Menurutnya, setiap ahli waris korban meninggal akan mendapat uang santunan sebesar Rp50 juta. Sementara itu, korban luka akan mendapat jaminan biaya pengobatan maksimal senilai Rp20 juta.
“Surat jaminan untuk biaya korban di rumah sakit maksimal Rp20 juta,” kata Agis di sela-sela mengunjungi rumah duka korban, Senin, 4 Mei 2026.
Ia berharap santunan tersebut dapat meringankan beban ekonomi keluarga yang ditinggalkan.

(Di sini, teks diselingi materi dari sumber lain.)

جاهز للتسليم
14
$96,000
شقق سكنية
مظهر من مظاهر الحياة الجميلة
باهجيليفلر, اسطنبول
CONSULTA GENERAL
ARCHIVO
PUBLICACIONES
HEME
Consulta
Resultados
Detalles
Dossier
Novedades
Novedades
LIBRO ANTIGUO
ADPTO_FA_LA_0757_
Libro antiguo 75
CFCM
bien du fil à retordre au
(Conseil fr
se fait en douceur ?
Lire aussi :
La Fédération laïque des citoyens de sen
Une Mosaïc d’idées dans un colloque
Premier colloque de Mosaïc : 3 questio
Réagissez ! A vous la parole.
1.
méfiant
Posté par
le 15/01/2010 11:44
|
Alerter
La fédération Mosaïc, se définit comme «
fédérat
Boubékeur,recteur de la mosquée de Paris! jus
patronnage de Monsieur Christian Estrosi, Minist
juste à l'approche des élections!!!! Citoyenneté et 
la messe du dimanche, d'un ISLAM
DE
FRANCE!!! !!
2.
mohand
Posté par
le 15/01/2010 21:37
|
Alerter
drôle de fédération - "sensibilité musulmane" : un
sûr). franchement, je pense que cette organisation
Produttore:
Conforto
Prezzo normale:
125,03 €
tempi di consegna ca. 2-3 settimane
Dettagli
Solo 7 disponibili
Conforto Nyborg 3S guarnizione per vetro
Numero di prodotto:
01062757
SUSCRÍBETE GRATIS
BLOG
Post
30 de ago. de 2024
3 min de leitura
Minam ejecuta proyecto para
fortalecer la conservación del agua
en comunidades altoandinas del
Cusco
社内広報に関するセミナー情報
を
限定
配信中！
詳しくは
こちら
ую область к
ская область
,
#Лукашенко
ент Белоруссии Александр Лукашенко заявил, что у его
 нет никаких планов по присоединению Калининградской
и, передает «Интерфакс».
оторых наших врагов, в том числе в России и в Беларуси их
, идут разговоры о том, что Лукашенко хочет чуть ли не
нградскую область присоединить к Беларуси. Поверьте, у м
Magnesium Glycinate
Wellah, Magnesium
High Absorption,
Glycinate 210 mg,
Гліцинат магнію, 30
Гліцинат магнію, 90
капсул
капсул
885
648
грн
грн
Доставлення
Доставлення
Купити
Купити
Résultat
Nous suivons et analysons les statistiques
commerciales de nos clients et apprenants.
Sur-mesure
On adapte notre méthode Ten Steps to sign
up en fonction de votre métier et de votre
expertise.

Sebagai informasi, Polda Jawa Tengah saat ini tengah menyelidiki penyebab kecelakaan yang mengakibatkan lima korban jiwa dan empat orang luka-luka tersebut.
Polda Jawa Tengah menurunkan tim Traffic Accident Analysis (TAA) yang melakukan olah tempat kejadian perkara (TKP) bersama Satlantas Polres Grobogan. Proses investigasi dilakukan secara menyeluruh dengan memanfaatkan teknologi pemindaian tiga dimensi.
Dirlantas Polda Jawa Tengah, Pratama Adhyasastra, menjelaskan penggunaan teknologi tersebut bertujuan menghasilkan rekonstruksi kejadian yang akurat.
“Melalui teknologi TAA 3D Scanner, kami dapat merekonstruksi secara detail posisi kendaraan, titik benturan, serta kondisi di lokasi kejadian. Hal ini membantu penyidik dalam menganalisis penyebab kecelakaan secara lebih presisi dan dapat dipertanggungjawabkan secara ilmiah,” ujarnya, Minggu, 3 Mei 2026.
Selain itu, koordinasi dengan penyidik Satlantas Polres Grobogan terus dilakukan guna memastikan penanganan kasus berjalan cepat dan transparan.